%%

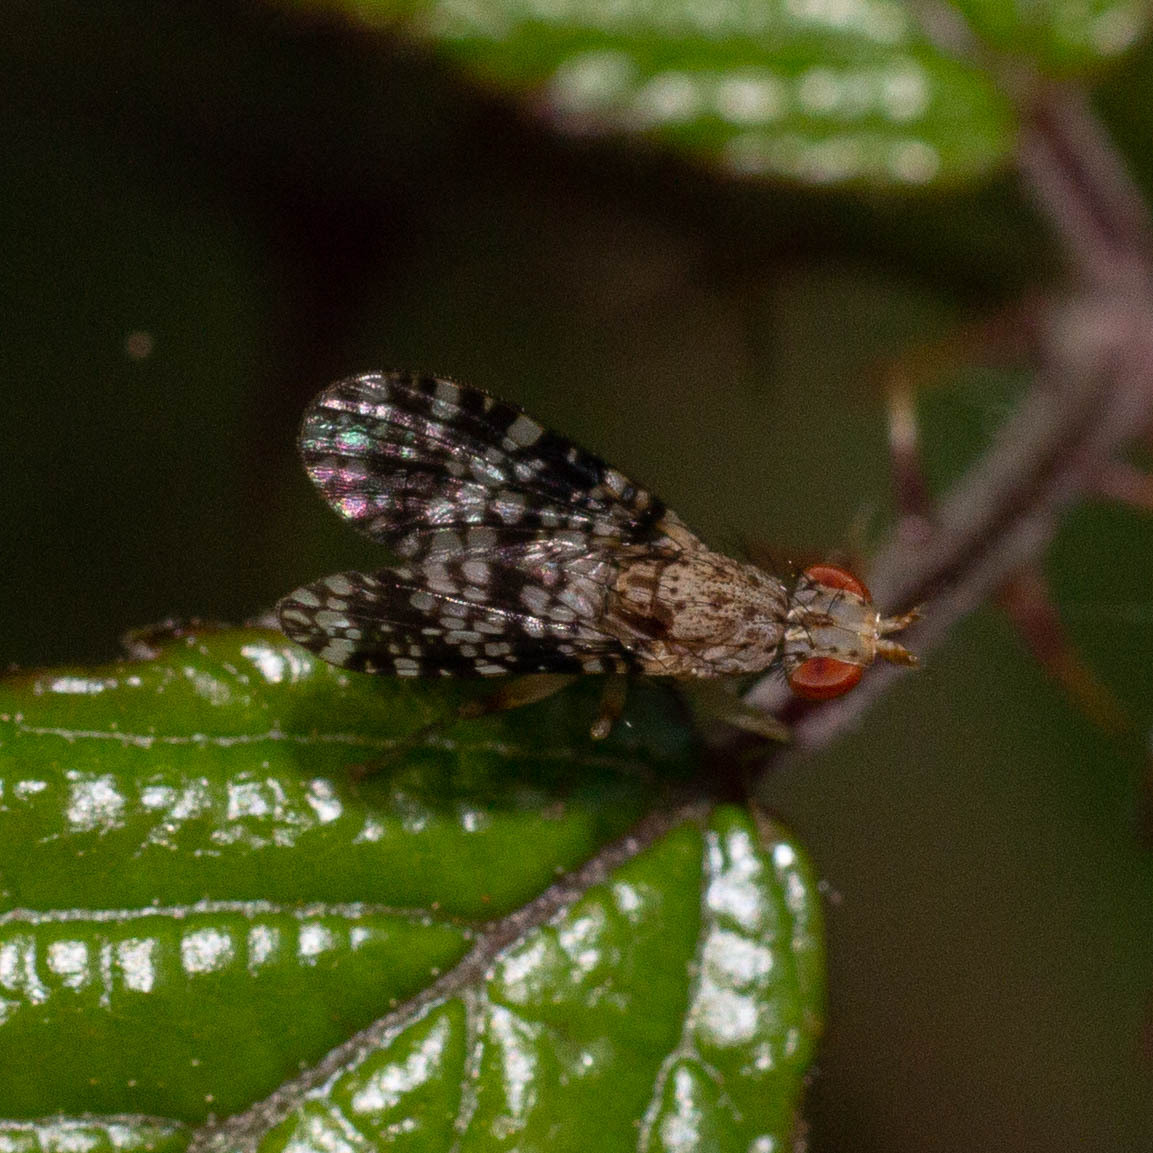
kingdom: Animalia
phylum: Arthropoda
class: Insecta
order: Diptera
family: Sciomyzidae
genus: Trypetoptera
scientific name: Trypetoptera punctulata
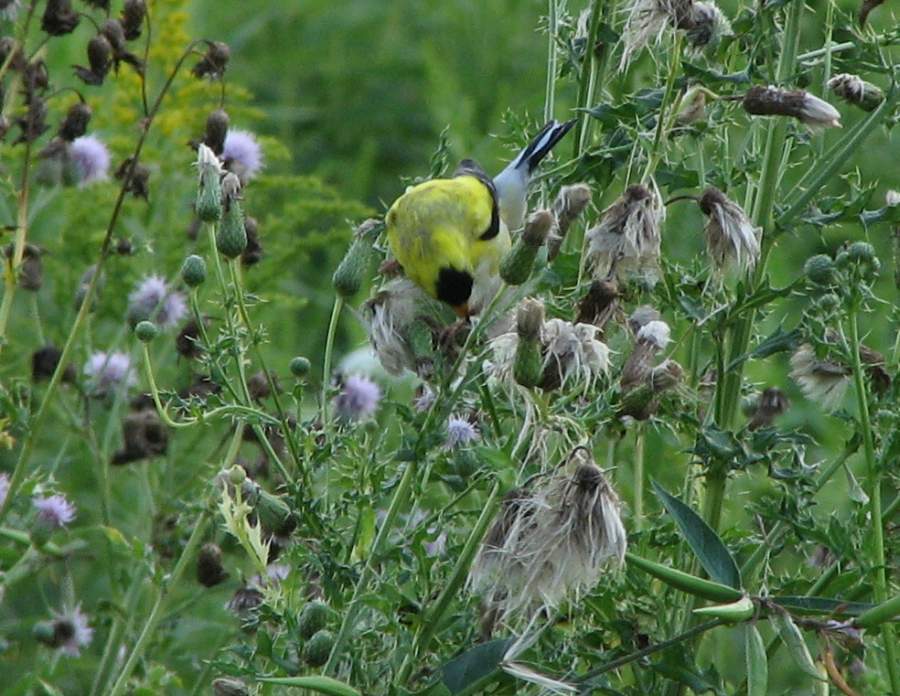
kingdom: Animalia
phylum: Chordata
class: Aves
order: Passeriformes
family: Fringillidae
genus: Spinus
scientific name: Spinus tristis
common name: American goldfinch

%%
%%

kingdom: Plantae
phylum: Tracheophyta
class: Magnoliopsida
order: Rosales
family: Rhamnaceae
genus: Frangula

%%

What is being asked: Output the lines exactly as they appear, from the line containing "family: Sciomyzidae" through the line containing "common name: American goldfinch", with both of those lines included. Omit the pictures from your answer.

Complete answer:
family: Sciomyzidae
genus: Trypetoptera
scientific name: Trypetoptera punctulata
kingdom: Animalia
phylum: Chordata
class: Aves
order: Passeriformes
family: Fringillidae
genus: Spinus
scientific name: Spinus tristis
common name: American goldfinch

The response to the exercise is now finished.